Extracted material Start Marker

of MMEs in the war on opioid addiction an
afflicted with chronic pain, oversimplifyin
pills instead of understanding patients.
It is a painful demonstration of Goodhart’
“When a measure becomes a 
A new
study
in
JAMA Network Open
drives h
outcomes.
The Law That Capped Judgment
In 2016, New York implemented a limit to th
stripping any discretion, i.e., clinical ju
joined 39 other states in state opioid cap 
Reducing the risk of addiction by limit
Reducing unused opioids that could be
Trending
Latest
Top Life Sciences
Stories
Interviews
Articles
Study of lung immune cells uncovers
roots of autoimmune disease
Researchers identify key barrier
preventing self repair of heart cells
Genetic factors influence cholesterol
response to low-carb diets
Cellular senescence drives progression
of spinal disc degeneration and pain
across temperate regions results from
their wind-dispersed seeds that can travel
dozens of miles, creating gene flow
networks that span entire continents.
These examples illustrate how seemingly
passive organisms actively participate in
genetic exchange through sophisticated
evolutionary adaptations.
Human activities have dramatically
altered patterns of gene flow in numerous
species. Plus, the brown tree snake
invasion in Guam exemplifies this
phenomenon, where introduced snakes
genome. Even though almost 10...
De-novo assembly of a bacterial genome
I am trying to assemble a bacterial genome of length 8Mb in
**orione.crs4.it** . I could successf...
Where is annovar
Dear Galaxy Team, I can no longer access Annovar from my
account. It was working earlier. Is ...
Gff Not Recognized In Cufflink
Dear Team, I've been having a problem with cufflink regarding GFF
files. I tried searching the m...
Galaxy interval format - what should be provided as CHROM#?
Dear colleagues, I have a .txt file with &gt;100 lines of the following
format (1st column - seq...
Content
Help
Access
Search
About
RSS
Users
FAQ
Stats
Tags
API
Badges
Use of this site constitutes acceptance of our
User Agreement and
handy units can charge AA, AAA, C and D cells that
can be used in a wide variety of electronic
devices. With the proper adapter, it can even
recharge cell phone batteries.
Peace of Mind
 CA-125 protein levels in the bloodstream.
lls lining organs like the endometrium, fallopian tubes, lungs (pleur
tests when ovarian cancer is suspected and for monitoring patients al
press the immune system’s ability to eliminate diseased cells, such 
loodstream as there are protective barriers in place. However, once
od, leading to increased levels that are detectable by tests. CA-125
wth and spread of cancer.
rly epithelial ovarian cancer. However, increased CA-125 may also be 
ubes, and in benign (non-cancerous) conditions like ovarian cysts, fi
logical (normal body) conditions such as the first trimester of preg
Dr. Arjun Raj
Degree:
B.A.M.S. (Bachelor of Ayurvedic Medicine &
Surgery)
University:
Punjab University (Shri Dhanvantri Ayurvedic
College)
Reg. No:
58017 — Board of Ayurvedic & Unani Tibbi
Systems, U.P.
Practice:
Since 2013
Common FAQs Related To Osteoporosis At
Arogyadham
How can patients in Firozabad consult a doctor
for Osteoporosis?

Extracted material End Marker

Every entry is to be copied exactly, with none omitted.

of MMEs in the war on opioid addiction an
afflicted with chronic pain, oversimplifyin
pills instead of understanding patients.
It is a painful demonstration of Goodhart’
“When a measure becomes a 
A new
study
in
JAMA Network Open
drives h
outcomes.
The Law That Capped Judgment
In 2016, New York implemented a limit to th
stripping any discretion, i.e., clinical ju
joined 39 other states in state opioid cap 
Reducing the risk of addiction by limit
Reducing unused opioids that could be
Trending
Latest
Top Life Sciences
Stories
Interviews
Articles
Study of lung immune cells uncovers
roots of autoimmune disease
Researchers identify key barrier
preventing self repair of heart cells
Genetic factors influence cholesterol
response to low-carb diets
Cellular senescence drives progression
of spinal disc degeneration and pain
across temperate regions results from
their wind-dispersed seeds that can travel
dozens of miles, creating gene flow
networks that span entire continents.
These examples illustrate how seemingly
passive organisms actively participate in
genetic exchange through sophisticated
evolutionary adaptations.
Human activities have dramatically
altered patterns of gene flow in numerous
species. Plus, the brown tree snake
invasion in Guam exemplifies this
phenomenon, where introduced snakes
genome. Even though almost 10...
De-novo assembly of a bacterial genome
I am trying to assemble a bacterial genome of length 8Mb in
**orione.crs4.it** . I could successf...
Where is annovar
Dear Galaxy Team, I can no longer access Annovar from my
account. It was working earlier. Is ...
Gff Not Recognized In Cufflink
Dear Team, I've been having a problem with cufflink regarding GFF
files. I tried searching the m...
Galaxy interval format - what should be provided as CHROM#?
Dear colleagues, I have a .txt file with &gt;100 lines of the following
format (1st column - seq...
Content
Help
Access
Search
About
RSS
Users
FAQ
Stats
Tags
API
Badges
Use of this site constitutes acceptance of our
User Agreement and
handy units can charge AA, AAA, C and D cells that
can be used in a wide variety of electronic
devices. With the proper adapter, it can even
recharge cell phone batteries.
Peace of Mind
 CA-125 protein levels in the bloodstream.
lls lining organs like the endometrium, fallopian tubes, lungs (pleur
tests when ovarian cancer is suspected and for monitoring patients al
press the immune system’s ability to eliminate diseased cells, such 
loodstream as there are protective barriers in place. However, once
od, leading to increased levels that are detectable by tests. CA-125
wth and spread of cancer.
rly epithelial ovarian cancer. However, increased CA-125 may also be 
ubes, and in benign (non-cancerous) conditions like ovarian cysts, fi
logical (normal body) conditions such as the first trimester of preg
Dr. Arjun Raj
Degree:
B.A.M.S. (Bachelor of Ayurvedic Medicine &
Surgery)
University:
Punjab University (Shri Dhanvantri Ayurvedic
College)
Reg. No:
58017 — Board of Ayurvedic & Unani Tibbi
Systems, U.P.
Practice:
Since 2013
Common FAQs Related To Osteoporosis At
Arogyadham
How can patients in Firozabad consult a doctor
for Osteoporosis?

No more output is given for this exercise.